Thanks for the special feeling

THE first sets of Standard grade results I looked for this August were for two pupils I'll call Frank and Susan. They were our first "inclusion" pupils.

We were keen to welcome Frank and Susan two years ago, but at the initial meetings, the task of integrating these two students into our 1,000-pupil secondary from their small, protective special school seemed quite daunting.

For their parents, this was the culmination of a long, determined fight. They were convinced mainstream was the right setting for their children, but it must have felt to them at times like a calculated risk.

We spent time with pupils and parents; tried to identify every hazard, and set up every conceivable support - but always with the proviso that we were a mainstream school, and they would receive mainstream provision.

We held our breath for the first week or two; there were misunderstandings and miscommunications. It took time before we stopped seeking out Frank and Susan at break times, to check they were OK. Then one day we couldn't spot them - they had become "just another two pupils".

This, of course, is an oversimplification, because many staff, teaching and non-teaching, worked hard to support Frank and Susan; their parents became brilliant supporters of the school.

We developed a creative arts-based suite of subjects, that was open to any pupil. Through that involvement in music and drama performance, life skills, photography, art and outdoor education, a cohort of young people developed skills, confidence and self-awareness, and this will continue to be available long after Frank and Susan have left.

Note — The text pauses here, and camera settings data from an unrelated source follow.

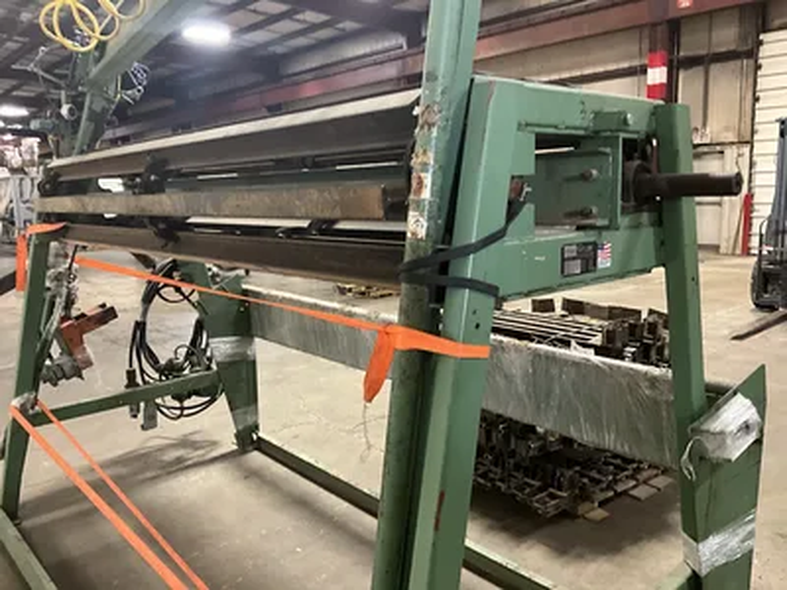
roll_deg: +2.4
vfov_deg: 48.2
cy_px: 295
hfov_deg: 61.7
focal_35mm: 29
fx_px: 659
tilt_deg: -8.9
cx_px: 394
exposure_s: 1/40
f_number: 1.8
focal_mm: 3
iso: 320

Their Standard grade results? Credits and Generals mostly - good for any mainstream pupil, but for these two the tangible evidence of an incredible journey, of determination, hard work and a depth of support, from parents and staff, and in particular from other pupils, that was inspiring.

And don't dare use the words patronising or sentimental here; we're talking about hard-edged graft and commitment, particularly from Frank and Susan themselves, who would soon let you know if they felt they were being treated as different.

There are times when it is clear, even to the most cynical observer of education, that teachers can, and do, make a difference. When Frank and Susan joined mainstream, they left a special school behind them, but what they brought to our community, was, beyond any doubt, in itself, special.